Limitations & Future Work¶
- High computational overhead: Each instance requires 5–10 LLM generations, which is 5–10× slower than a single pass. Latency-sensitive applications may require batch scheduling or more aggressive pruning (e.g., progressive widening).
- The current 5 attributes are near the reliable control limit of LLM prompting. Expanding to 10+ attributes may require hierarchical search or attribute clustering.
- Lack of learning signal: All feedback is discarded at inference time. If successful trajectories were distilled back into the model via SFT, a 1B model could theoretically approach PACO performance zero-shot.
- Evaluation metrics (extractiveness via word overlap, specificity via NER ratio) are relatively coarse and may have a gap with human perception of control.

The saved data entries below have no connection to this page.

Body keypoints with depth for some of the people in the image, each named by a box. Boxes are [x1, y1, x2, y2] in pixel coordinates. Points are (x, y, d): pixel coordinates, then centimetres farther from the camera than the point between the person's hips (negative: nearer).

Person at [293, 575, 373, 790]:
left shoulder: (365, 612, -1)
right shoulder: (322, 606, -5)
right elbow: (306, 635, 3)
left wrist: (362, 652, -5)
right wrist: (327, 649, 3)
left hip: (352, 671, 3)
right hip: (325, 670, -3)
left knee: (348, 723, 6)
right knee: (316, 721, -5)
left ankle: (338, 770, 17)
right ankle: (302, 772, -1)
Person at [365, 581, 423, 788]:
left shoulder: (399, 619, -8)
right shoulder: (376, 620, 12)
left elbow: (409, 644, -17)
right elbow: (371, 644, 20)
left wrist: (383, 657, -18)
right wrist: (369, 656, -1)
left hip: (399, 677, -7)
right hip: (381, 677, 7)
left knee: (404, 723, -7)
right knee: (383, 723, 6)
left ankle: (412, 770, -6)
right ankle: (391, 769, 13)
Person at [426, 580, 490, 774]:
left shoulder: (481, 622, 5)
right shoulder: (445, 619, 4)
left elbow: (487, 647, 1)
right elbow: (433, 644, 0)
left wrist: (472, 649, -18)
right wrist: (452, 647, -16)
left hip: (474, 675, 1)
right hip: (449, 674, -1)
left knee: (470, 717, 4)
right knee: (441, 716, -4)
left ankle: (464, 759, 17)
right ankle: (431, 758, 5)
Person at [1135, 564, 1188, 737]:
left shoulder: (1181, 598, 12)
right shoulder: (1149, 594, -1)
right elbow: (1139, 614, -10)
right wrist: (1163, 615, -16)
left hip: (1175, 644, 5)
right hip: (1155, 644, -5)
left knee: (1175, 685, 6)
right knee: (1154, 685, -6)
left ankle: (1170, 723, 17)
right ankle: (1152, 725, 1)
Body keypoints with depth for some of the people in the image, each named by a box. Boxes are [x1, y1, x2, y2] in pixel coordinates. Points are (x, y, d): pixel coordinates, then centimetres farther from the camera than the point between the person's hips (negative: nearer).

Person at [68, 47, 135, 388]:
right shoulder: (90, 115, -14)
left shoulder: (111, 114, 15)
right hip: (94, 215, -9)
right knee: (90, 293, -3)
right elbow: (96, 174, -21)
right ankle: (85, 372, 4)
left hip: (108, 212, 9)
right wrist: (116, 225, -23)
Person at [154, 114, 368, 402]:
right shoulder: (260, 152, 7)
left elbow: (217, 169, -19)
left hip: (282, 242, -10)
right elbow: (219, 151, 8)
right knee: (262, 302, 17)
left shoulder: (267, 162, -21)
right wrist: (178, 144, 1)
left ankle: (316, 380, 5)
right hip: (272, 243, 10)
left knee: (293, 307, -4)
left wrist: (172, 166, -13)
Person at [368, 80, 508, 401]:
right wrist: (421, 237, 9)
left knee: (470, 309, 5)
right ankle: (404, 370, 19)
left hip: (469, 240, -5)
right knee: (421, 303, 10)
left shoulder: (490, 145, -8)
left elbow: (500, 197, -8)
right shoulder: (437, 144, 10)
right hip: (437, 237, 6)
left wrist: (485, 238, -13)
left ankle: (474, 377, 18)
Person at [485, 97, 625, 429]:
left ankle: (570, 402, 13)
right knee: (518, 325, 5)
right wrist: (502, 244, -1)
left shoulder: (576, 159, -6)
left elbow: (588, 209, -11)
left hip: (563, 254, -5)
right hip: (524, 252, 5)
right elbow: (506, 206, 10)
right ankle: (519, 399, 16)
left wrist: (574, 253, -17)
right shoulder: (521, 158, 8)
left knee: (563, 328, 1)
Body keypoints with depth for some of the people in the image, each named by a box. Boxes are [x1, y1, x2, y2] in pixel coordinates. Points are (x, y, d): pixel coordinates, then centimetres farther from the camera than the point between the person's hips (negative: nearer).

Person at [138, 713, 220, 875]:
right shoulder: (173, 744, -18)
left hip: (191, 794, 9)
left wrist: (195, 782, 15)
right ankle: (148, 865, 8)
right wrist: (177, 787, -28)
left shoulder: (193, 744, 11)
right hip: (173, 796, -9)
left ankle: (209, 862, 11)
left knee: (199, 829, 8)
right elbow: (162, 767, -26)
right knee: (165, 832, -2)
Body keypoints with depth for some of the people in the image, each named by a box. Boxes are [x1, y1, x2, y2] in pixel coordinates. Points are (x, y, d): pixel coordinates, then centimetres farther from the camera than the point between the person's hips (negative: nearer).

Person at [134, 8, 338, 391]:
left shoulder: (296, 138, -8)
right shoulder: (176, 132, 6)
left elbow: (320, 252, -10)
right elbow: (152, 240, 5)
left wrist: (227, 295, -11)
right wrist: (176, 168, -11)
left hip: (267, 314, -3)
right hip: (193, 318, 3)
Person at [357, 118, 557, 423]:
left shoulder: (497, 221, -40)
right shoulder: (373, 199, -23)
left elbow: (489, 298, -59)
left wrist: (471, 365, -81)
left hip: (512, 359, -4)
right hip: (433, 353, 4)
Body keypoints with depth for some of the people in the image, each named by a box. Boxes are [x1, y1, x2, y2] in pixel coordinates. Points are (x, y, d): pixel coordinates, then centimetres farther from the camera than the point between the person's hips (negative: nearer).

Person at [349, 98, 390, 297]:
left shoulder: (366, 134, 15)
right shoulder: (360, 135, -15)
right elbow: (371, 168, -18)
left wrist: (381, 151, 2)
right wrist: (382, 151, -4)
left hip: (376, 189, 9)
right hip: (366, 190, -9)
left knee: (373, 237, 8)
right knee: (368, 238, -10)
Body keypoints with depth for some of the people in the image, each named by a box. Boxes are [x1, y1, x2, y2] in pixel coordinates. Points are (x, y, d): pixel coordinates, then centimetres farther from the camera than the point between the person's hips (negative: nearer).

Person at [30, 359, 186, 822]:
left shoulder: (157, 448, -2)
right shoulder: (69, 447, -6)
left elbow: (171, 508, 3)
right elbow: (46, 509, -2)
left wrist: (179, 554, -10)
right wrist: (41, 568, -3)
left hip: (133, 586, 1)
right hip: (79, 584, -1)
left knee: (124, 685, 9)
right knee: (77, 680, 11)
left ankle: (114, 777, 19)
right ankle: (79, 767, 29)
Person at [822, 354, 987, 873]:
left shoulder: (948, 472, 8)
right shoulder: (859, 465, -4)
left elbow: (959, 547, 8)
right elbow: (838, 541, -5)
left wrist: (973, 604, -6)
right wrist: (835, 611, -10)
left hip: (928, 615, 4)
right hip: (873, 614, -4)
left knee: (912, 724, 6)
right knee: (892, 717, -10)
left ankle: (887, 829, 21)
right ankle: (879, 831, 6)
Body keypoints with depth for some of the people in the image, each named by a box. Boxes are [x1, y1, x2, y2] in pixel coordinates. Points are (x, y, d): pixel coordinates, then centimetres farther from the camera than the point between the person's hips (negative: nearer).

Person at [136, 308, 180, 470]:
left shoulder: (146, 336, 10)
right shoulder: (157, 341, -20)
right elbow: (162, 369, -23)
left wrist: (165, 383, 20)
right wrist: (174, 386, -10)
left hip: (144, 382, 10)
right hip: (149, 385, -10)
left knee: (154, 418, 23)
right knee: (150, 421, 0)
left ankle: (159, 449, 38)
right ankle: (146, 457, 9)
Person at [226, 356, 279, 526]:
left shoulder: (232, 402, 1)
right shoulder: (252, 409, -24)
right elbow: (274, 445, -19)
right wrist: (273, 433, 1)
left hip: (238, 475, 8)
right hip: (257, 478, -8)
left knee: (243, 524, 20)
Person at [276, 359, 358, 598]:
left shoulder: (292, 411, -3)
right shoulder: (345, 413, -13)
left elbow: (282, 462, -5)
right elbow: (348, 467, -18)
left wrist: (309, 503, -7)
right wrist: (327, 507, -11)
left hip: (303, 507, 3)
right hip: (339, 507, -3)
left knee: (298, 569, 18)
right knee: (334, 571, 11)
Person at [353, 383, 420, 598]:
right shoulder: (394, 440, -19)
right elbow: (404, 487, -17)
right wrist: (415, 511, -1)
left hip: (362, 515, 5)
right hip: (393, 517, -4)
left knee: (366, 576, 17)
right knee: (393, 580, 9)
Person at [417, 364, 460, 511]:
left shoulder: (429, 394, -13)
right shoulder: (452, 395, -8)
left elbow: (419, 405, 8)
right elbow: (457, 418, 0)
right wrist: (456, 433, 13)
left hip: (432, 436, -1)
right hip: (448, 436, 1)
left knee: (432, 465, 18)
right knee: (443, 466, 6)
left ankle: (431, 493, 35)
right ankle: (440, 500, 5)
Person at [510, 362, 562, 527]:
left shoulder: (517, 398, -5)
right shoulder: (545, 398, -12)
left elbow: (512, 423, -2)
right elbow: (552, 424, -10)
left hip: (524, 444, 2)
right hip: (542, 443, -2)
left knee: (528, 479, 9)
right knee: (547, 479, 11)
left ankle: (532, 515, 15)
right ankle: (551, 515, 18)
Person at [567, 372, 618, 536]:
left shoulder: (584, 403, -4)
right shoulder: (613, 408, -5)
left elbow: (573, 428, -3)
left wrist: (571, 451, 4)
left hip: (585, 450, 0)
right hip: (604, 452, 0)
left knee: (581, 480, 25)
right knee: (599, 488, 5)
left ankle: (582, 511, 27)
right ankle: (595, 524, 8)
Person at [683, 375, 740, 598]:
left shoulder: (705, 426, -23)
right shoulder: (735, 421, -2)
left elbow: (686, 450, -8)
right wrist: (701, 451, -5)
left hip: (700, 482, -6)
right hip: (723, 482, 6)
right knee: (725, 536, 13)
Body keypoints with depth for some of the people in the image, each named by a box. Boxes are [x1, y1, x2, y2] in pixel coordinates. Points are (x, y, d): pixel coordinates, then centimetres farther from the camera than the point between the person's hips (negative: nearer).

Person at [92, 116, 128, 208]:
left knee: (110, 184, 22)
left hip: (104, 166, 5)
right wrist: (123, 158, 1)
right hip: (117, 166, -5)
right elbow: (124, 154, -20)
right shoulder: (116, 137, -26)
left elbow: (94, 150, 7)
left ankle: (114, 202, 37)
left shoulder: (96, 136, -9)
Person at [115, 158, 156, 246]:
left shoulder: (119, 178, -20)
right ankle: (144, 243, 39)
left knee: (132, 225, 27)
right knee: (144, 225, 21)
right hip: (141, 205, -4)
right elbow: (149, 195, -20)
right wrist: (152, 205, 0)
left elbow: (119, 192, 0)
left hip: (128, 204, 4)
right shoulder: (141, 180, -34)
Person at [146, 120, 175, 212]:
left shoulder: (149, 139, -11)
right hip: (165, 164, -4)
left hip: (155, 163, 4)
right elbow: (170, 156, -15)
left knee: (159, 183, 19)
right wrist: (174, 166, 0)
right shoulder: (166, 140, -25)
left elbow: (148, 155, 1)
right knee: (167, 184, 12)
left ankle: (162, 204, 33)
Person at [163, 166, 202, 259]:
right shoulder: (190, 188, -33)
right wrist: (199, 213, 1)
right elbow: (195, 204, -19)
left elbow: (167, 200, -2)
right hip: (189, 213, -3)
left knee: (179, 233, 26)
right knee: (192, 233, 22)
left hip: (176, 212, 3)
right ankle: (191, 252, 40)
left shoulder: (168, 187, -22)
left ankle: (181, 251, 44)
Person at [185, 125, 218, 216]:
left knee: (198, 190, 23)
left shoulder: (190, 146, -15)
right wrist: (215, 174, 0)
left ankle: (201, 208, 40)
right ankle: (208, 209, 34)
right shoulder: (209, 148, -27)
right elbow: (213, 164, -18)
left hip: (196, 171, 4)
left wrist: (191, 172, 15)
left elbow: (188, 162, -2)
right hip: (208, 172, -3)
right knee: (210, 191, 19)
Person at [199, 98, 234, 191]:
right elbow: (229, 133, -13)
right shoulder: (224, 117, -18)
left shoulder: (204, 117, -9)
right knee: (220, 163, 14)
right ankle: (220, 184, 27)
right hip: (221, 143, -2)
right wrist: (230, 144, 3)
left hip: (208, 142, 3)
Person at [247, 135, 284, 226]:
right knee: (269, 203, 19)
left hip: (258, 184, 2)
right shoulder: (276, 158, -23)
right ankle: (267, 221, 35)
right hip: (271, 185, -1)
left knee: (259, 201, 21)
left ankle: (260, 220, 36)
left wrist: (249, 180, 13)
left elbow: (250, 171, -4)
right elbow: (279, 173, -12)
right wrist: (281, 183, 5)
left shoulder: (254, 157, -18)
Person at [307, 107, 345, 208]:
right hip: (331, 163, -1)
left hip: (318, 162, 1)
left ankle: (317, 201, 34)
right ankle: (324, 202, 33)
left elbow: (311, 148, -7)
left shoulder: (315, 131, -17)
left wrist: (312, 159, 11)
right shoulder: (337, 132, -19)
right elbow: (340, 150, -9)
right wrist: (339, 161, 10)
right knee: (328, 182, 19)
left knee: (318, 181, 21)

- Inconsistent control preferences across datasets (e.g., length is easiest in DialogSum but hardest elsewhere) suggest that current reward functions are sensitive to annotation styles and lack normalization.
Related Work & Insights¶
- vs. HydraSum / HP+SP MACSum (Goyal 2022, Zhang 2023): These models fine-tune dedicated modules for each attribute. PACO achieves better results using a 70B model without training.
- vs. Tree of Thoughts / Reasoning via Planning (Yao 2023, Hao 2023): These also use MCTS but with nodes as tokens or thought fragments. PACO uses summary-level nodes for long-text generation and allows repeated actions since attribute adjustment is not monotonic.
- vs. Best-of-N sampling: The Random sequential baseline is essentially BoN (multiple trials within the same budget). PACO uses PUCT signals to guide the search, proving that structured exploration > random resampling.
Rating¶
- Novelty: ⭐⭐⭐⭐ "Summary-level MCTS" and "attribute-type aware reward" are clean designs, reformulating controllable summarization as a sequential planning problem for the first time.
- Experimental Thoroughness: ⭐⭐⭐⭐ 3 datasets × 3 backbones + budget-matched controls + self-planning controls + full ablations + cross-domain analysis; exceptionally comprehensive.
- Writing Quality: ⭐⭐⭐⭐ Clear visualizations, thorough discussion of negative self-planning results, and concise mathematical/algorithmic expressions.
- Value: ⭐⭐⭐⭐ Training-free, plug-and-play, and allows small models to reach large model performance. High reference value for practical controllable generation systems.